■ Record extracts:
▬▬▬▬▬▬▬▬▬▬

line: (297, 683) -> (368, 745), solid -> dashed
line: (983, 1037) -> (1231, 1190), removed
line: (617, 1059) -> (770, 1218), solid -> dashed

▬▬▬▬▬▬▬▬▬▬

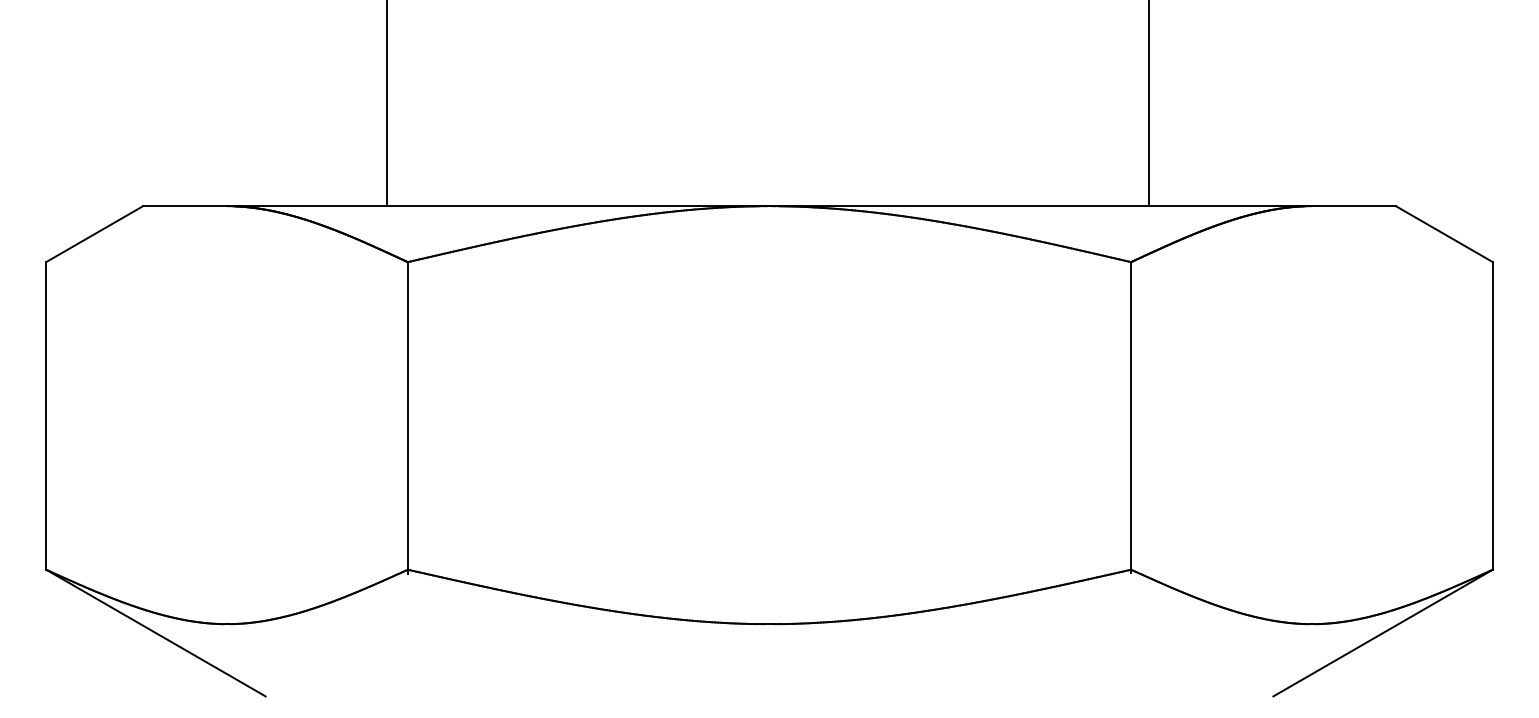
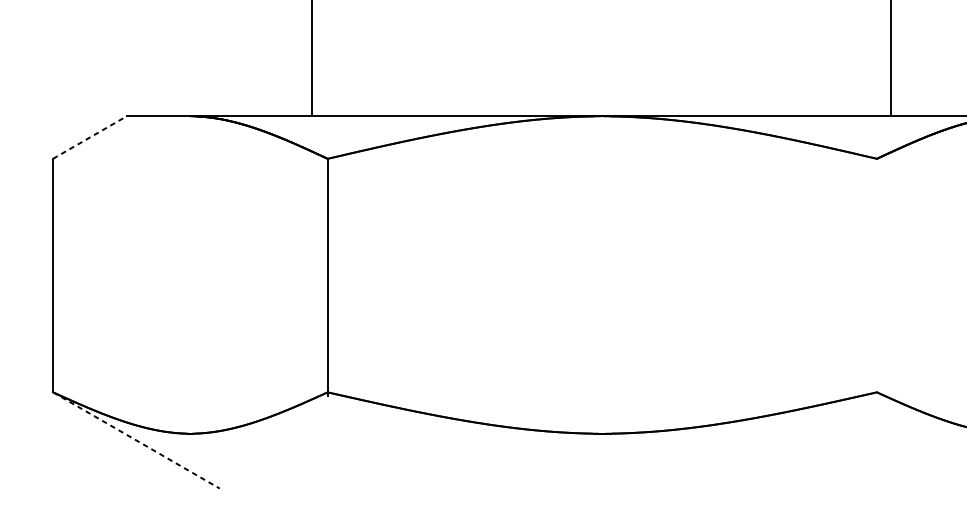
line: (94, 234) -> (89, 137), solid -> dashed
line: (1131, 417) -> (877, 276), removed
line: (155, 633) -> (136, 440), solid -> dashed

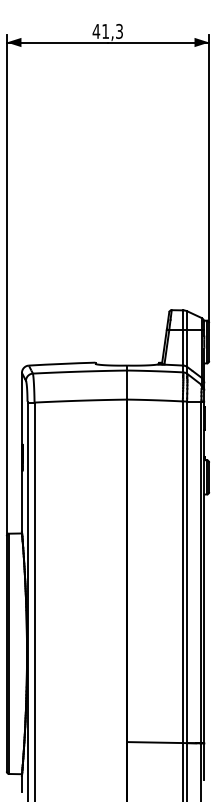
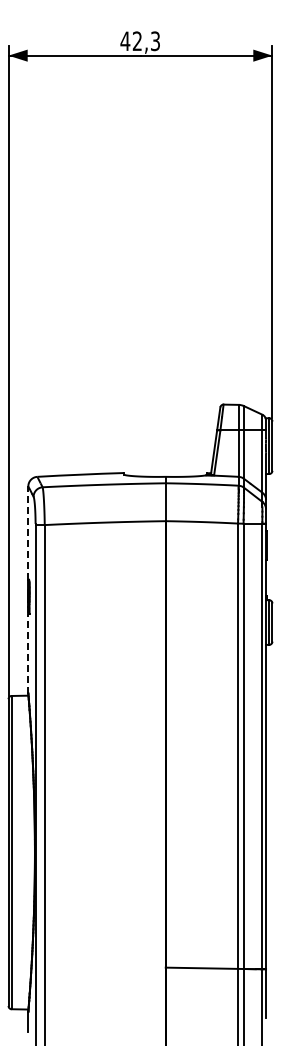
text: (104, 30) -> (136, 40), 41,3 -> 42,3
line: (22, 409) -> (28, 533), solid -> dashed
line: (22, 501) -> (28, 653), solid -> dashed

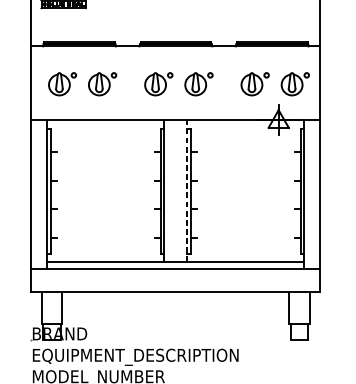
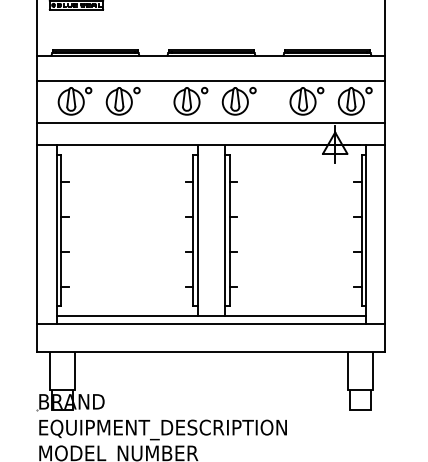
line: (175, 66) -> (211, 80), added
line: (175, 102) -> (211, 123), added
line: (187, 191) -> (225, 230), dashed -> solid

▬▬▬▬▬▬▬▬▬▬

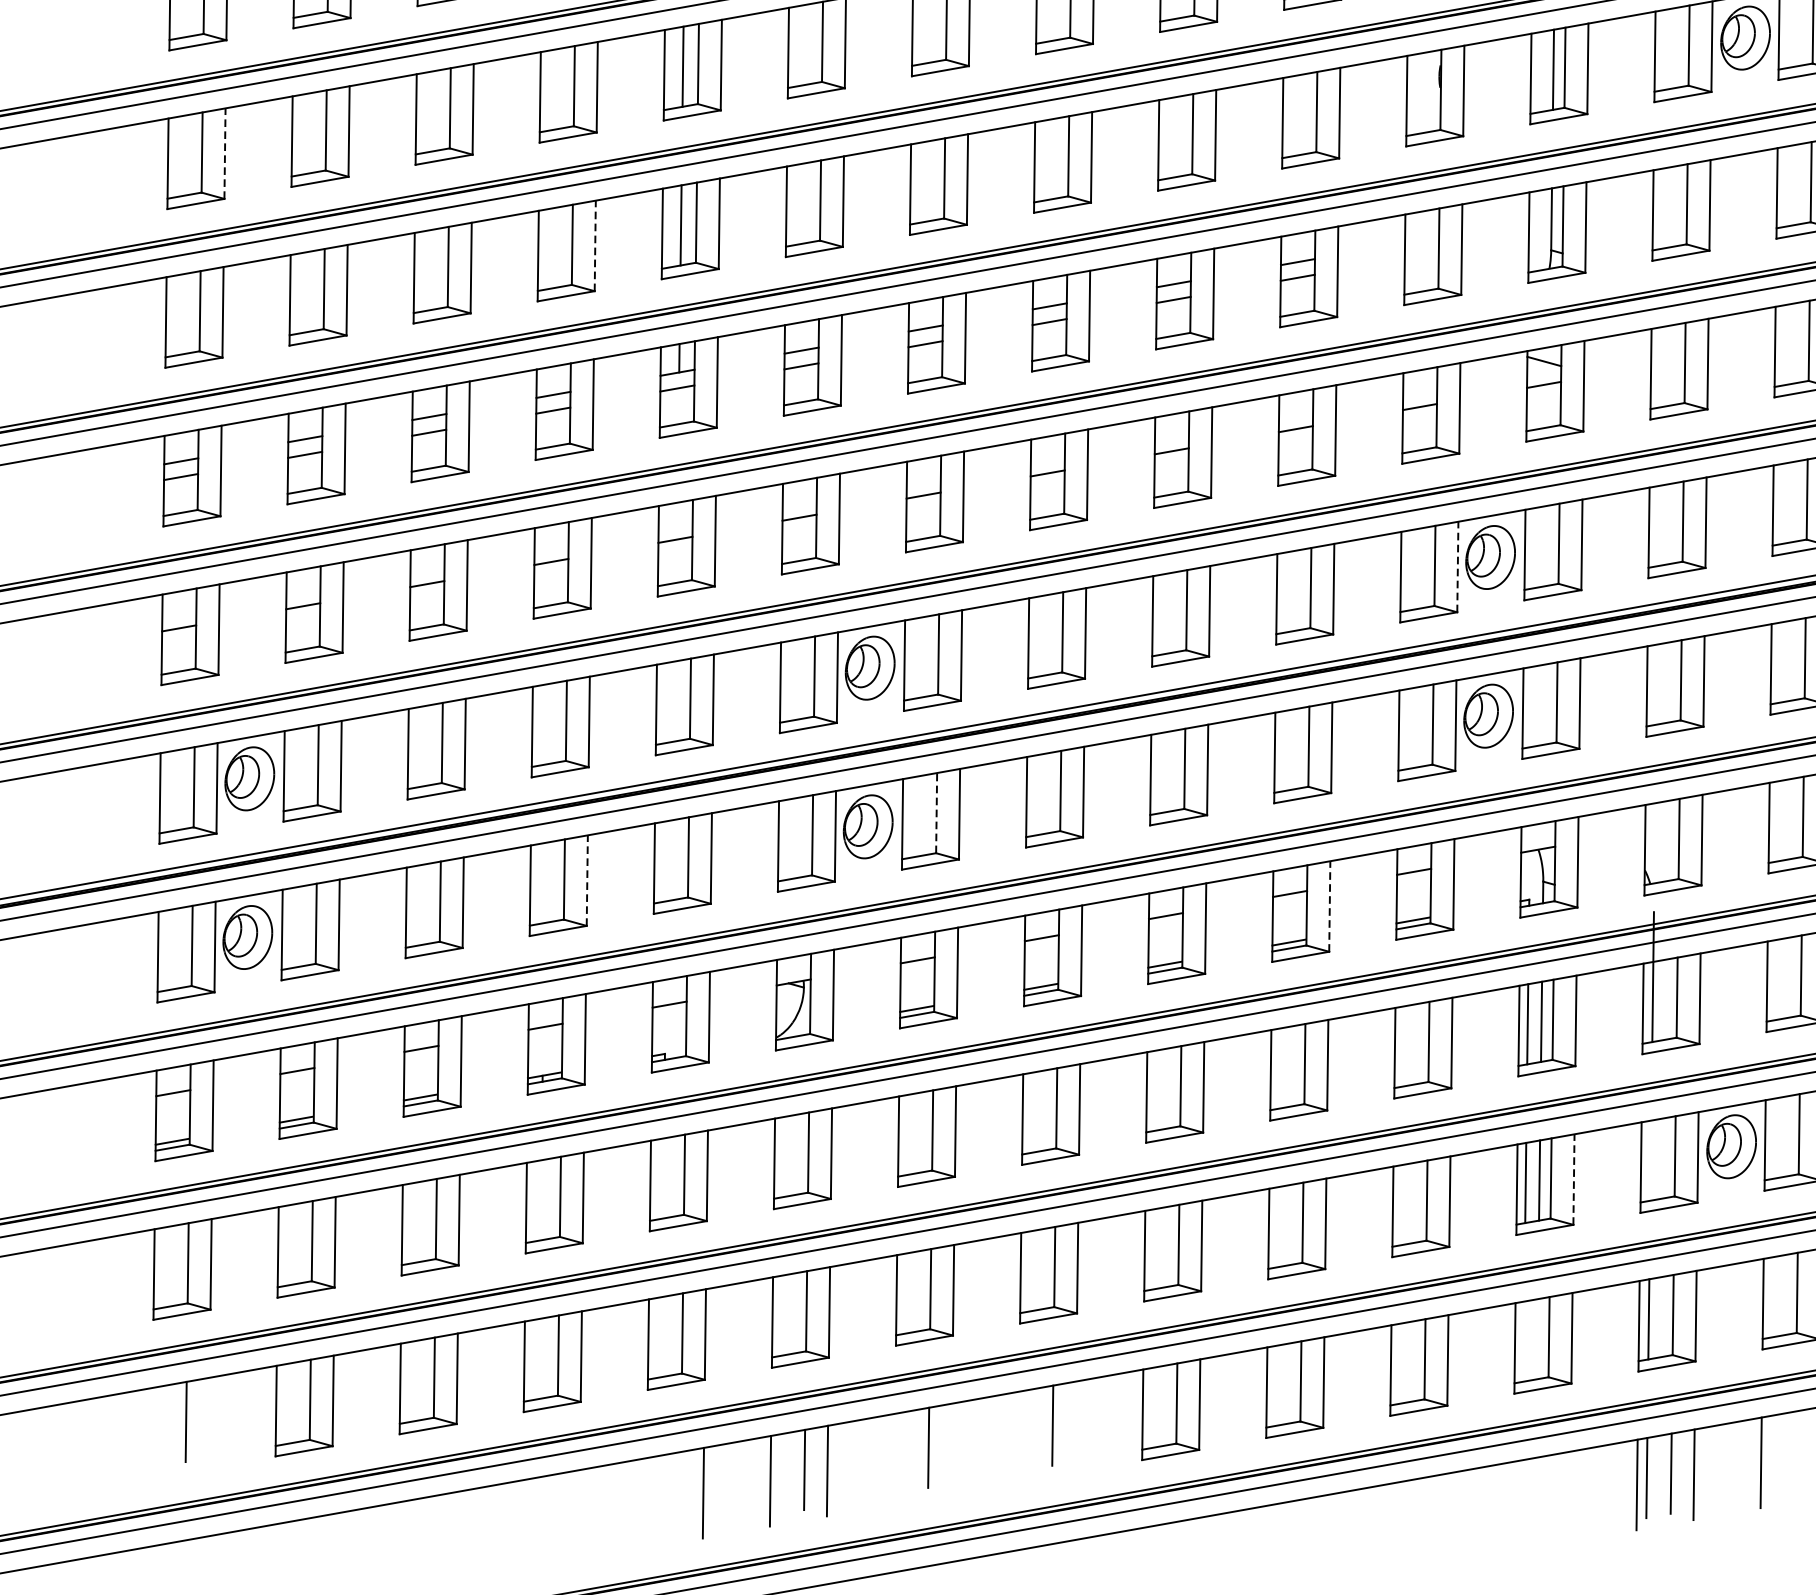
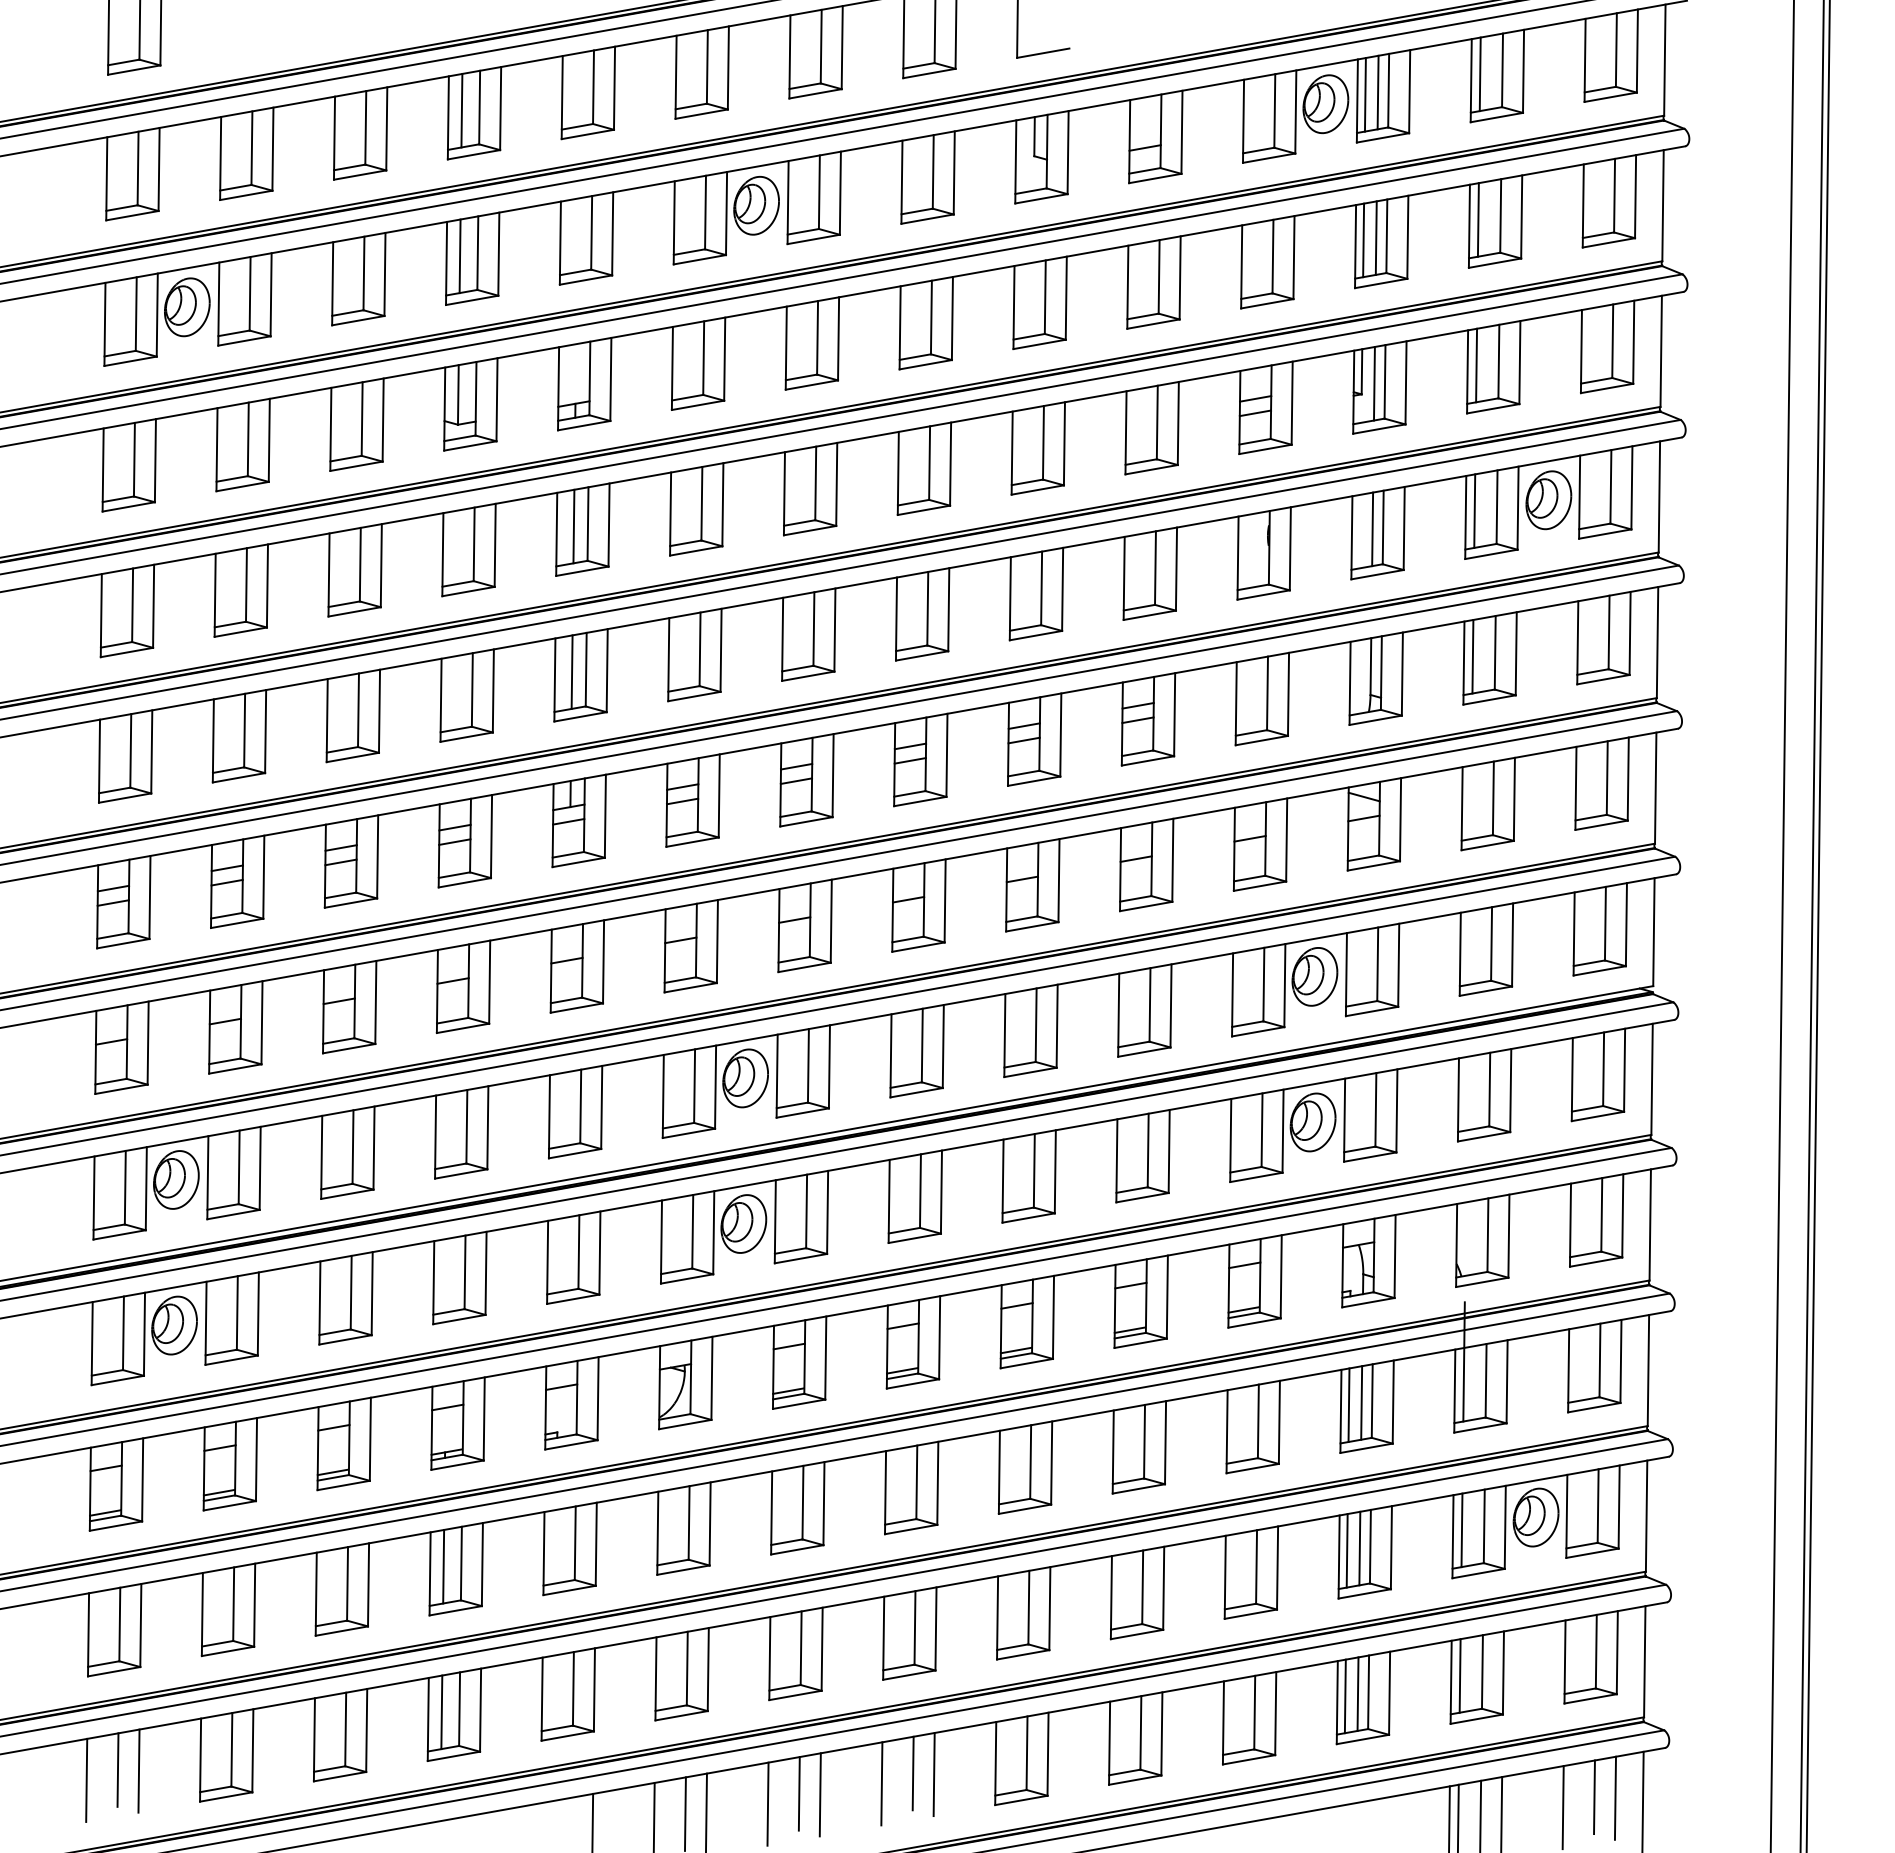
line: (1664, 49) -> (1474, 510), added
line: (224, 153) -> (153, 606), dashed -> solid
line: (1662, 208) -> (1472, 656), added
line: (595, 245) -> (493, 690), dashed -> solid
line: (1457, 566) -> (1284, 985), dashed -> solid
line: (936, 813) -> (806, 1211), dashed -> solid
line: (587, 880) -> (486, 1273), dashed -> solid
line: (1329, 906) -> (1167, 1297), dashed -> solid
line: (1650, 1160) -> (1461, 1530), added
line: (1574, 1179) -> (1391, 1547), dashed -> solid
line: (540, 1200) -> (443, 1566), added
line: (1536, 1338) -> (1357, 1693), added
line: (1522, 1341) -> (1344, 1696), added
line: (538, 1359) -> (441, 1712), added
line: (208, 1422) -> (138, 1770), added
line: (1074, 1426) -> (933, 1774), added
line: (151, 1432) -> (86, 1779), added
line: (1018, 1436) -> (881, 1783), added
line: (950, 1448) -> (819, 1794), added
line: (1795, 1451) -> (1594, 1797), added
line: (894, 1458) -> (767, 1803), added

▬▬▬▬▬▬▬▬▬▬

■ Task: The answer must be every line from the records above that contains the word "removed", copied out.

■ Answer to the exercise:
line: (983, 1037) -> (1231, 1190), removed
line: (1131, 417) -> (877, 276), removed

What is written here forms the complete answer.